Bird vs. Magic 1979 NCAA Championship Game Launched March Madness
Magic Johnson and Larry Bird did this. With all due respect to John Wooden and his 10 championships at UCLA, the Bruins dominated what was then merely a basketball tournament. But Magic and Bird, 30 years ago Thursday night, gave us March Madness.
The game itself, on the evening of March 26, 1979, wasn't the best championship game ever. Playing for Indiana State, Bird missed 14 of 21 shots and Michigan State was in control for essentially the entire game. Magic's greatest performance had come two days earlier, in the national semifinals, when he ran the University of Pennsylvania off the court with a triple-double. But no basketball game, before or since, college or professional, produced the anticipation, television ratings, impact or reaction of Indiana State-Michigan State, Bird vs. Magic.
Most people, in a television audience of about 20 million, had never seen either man play live on TV. Few had seen Bird, who had been on national television only three times all season, even though the Sycamores were undefeated. A great many, having heard stories about Bird's shooting and passing skills, were stunned to turn on the game that night and find that Bird was white.
College basketball, by today's standards, was primitive in 1979. Coaches usually didn't have film of an upcoming opponent and because scouting was outsourced, coaches from out of conference had never seen Bird nor Magic until the teams took the court.

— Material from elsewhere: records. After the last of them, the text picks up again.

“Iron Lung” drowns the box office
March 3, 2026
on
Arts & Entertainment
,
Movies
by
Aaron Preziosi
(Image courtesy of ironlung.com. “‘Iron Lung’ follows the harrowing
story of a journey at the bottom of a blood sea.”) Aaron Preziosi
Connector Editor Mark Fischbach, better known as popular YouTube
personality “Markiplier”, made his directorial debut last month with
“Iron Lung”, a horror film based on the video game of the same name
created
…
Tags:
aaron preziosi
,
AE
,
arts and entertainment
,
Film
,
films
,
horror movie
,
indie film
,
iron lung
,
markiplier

It seemed as if everything about college basketball changed that night, and dramatically so.
In "When March Went Mad: The Game That Transformed Basketball," a must-read book for any basketball fan, Seth Davis chronicles how the championship game between Bird and Magic kicked off a six-year stretch that took the NCAA tournament from basketball event to calendar-defining cultural festival, every minute of which is televised.

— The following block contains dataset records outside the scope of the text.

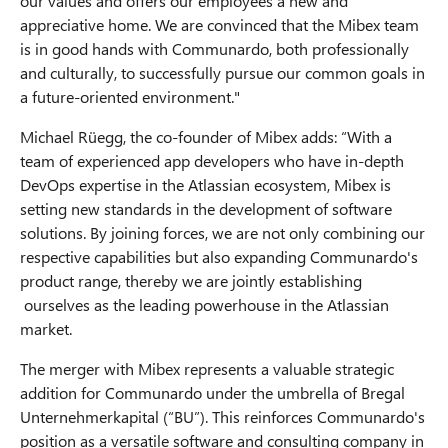
our values and offers our employees a new and
appreciative home. We are convinced that the Mibex team
is in good hands with Communardo, both professionally
and culturally, to successfully pursue our common goals in
a future-oriented environment."
Michael Rüegg, the co-founder of Mibex adds: “With a
team of experienced app developers who have in-depth
DevOps expertise in the Atlassian ecosystem, Mibex is
setting new standards in the development of software
solutions. By joining forces, we are not only combining our
respective capabilities but also expanding Communardo's
product range, thereby we are jointly establishing
ourselves as the leading powerhouse in the Atlassian
market.
The merger with Mibex represents a valuable strategic
addition for Communardo under the umbrella of Bregal
Unternehmerkapital (“BU”). This reinforces Communardo's
position as a versatile software and consulting company in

In 1979, the NCAA tournament had a 40-team field. It was expanded twice over the next six years, to 48 teams in 1980 and 64 teams in 1985. The rights fees, only $5.2 million in 1979, doubled in 1980, went to $48 million in 1982 (when CBS snatched the tournament from NBC) and doubled to $96 million in 1985. Now, it's $6 billion over 11 years.

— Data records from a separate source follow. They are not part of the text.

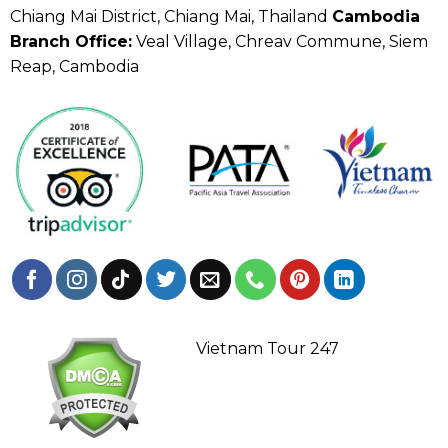
Chiang Mai District, Chiang Mai, Thailand
Cambodia
Branch Office:
Veal Village, Chreav Commune, Siem
Reap, Cambodia
Vietnam Tour 247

On the court, Bird-Magic kicked off an era that in just six years gave us Isiah Thomas, Michael Jordan, Patrick Ewing and Hakeem Olajuwon, all of whom played in the NCAA tournament title game. The Big East and ESPN were born. And as Al McGuire is quoted as saying in Davis's book: "The college game was already on the launching pad. Then Bird and Magic came along and pushed the button."
And nobody had expected any of it when the 1978-79 season began. Indiana State was a nice little team that simply hoped to win its conference, the Missouri Valley, and make it to the NCAA tournament in Bird's senior season. Magic and Michigan State -- which also featured forward Greg Kelser, a future first-round NBA draft pick -- were talented but seemed just a little less than they should have been in the Big Ten.
I can't remember the correct night to put out the garbage these days, but I remember so much of that winter of '79 like it was yesterday. I was a junior at Northwestern University, but worked that winter as an intern at the Lafayette Journal and Courier in Indiana. Not knowing a soul outside the newsroom became a blessing because parts of Indiana, even then, had cable television.
I could (and did) walk to my apartment every night and watch college basketball from somewhere in the region.
Ray Meyer's DePaul team, featuring a freshman named Mark Aguirre, was Final Four-bound and always on WGN. Digger Phelps's Notre Dame team had been to the Final Four a season earlier. Purdue and Indiana seemed to be on most nights. Then there was a team from Terre Haute, Ind., featuring Bird that just kept winning, every night. It was unbelievable to follow, like our own little Midwestern secret. Nobody outside Indiana and maybe Illinois knew what conference the Sycamores were in or whom they played or how they got to be undefeated.